(Page-level text extractions)
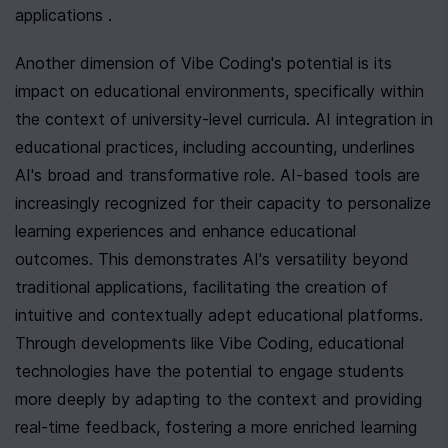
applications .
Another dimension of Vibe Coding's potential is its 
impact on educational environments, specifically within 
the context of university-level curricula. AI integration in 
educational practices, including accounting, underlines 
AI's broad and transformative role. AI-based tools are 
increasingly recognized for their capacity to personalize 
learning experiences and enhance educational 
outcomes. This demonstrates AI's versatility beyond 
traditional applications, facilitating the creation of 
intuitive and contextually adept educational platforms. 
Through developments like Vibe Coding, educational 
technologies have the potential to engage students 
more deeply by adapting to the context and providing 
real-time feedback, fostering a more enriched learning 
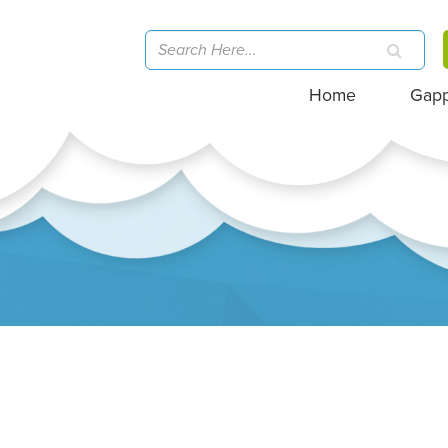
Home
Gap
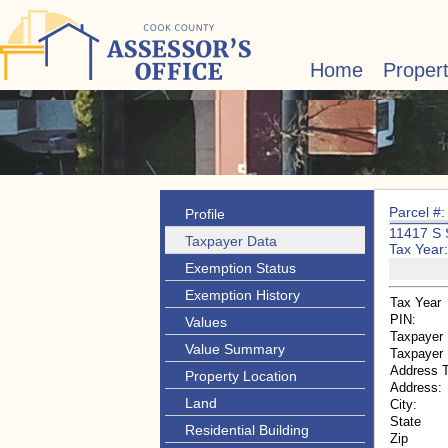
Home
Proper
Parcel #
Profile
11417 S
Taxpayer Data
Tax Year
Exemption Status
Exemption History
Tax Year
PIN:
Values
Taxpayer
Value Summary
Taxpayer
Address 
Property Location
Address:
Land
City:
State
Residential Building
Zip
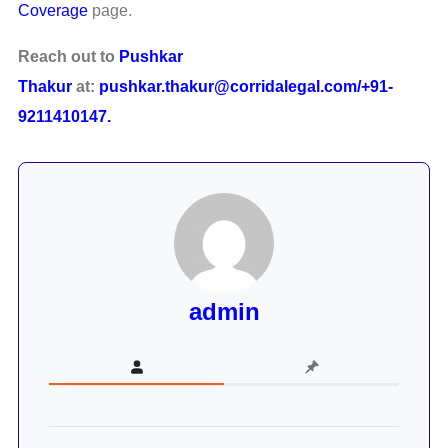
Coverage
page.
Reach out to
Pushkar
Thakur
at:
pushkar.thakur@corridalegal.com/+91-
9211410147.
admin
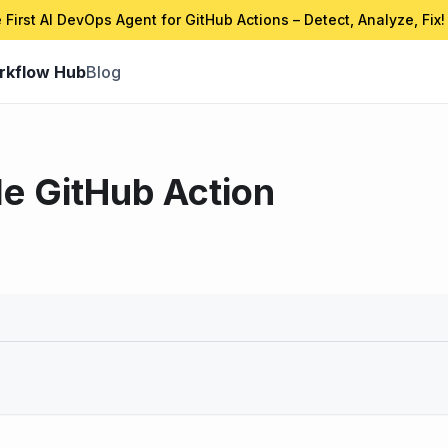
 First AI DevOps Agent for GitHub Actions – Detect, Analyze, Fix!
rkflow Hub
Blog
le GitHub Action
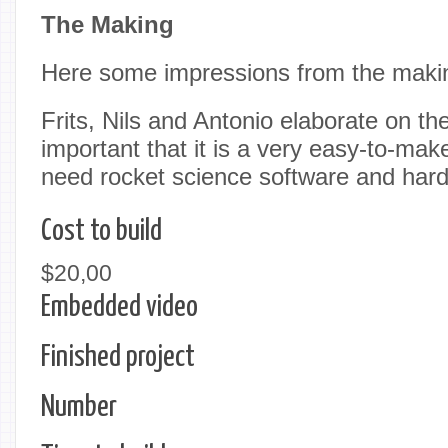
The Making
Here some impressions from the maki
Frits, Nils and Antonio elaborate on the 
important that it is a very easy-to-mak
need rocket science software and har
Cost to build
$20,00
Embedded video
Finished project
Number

▸ The problem
Leave the pictures out and repeat exactly the lines from the beginning of the records to the line bearing "Through developments like", both ends counted.

▸ Exercise solution
applications .
Another dimension of Vibe Coding's potential is its 
impact on educational environments, specifically within 
the context of university-level curricula. AI integration in 
educational practices, including accounting, underlines 
AI's broad and transformative role. AI-based tools are 
increasingly recognized for their capacity to personalize 
learning experiences and enhance educational 
outcomes. This demonstrates AI's versatility beyond 
traditional applications, facilitating the creation of 
intuitive and contextually adept educational platforms. 
Through developments like Vibe Coding, educational 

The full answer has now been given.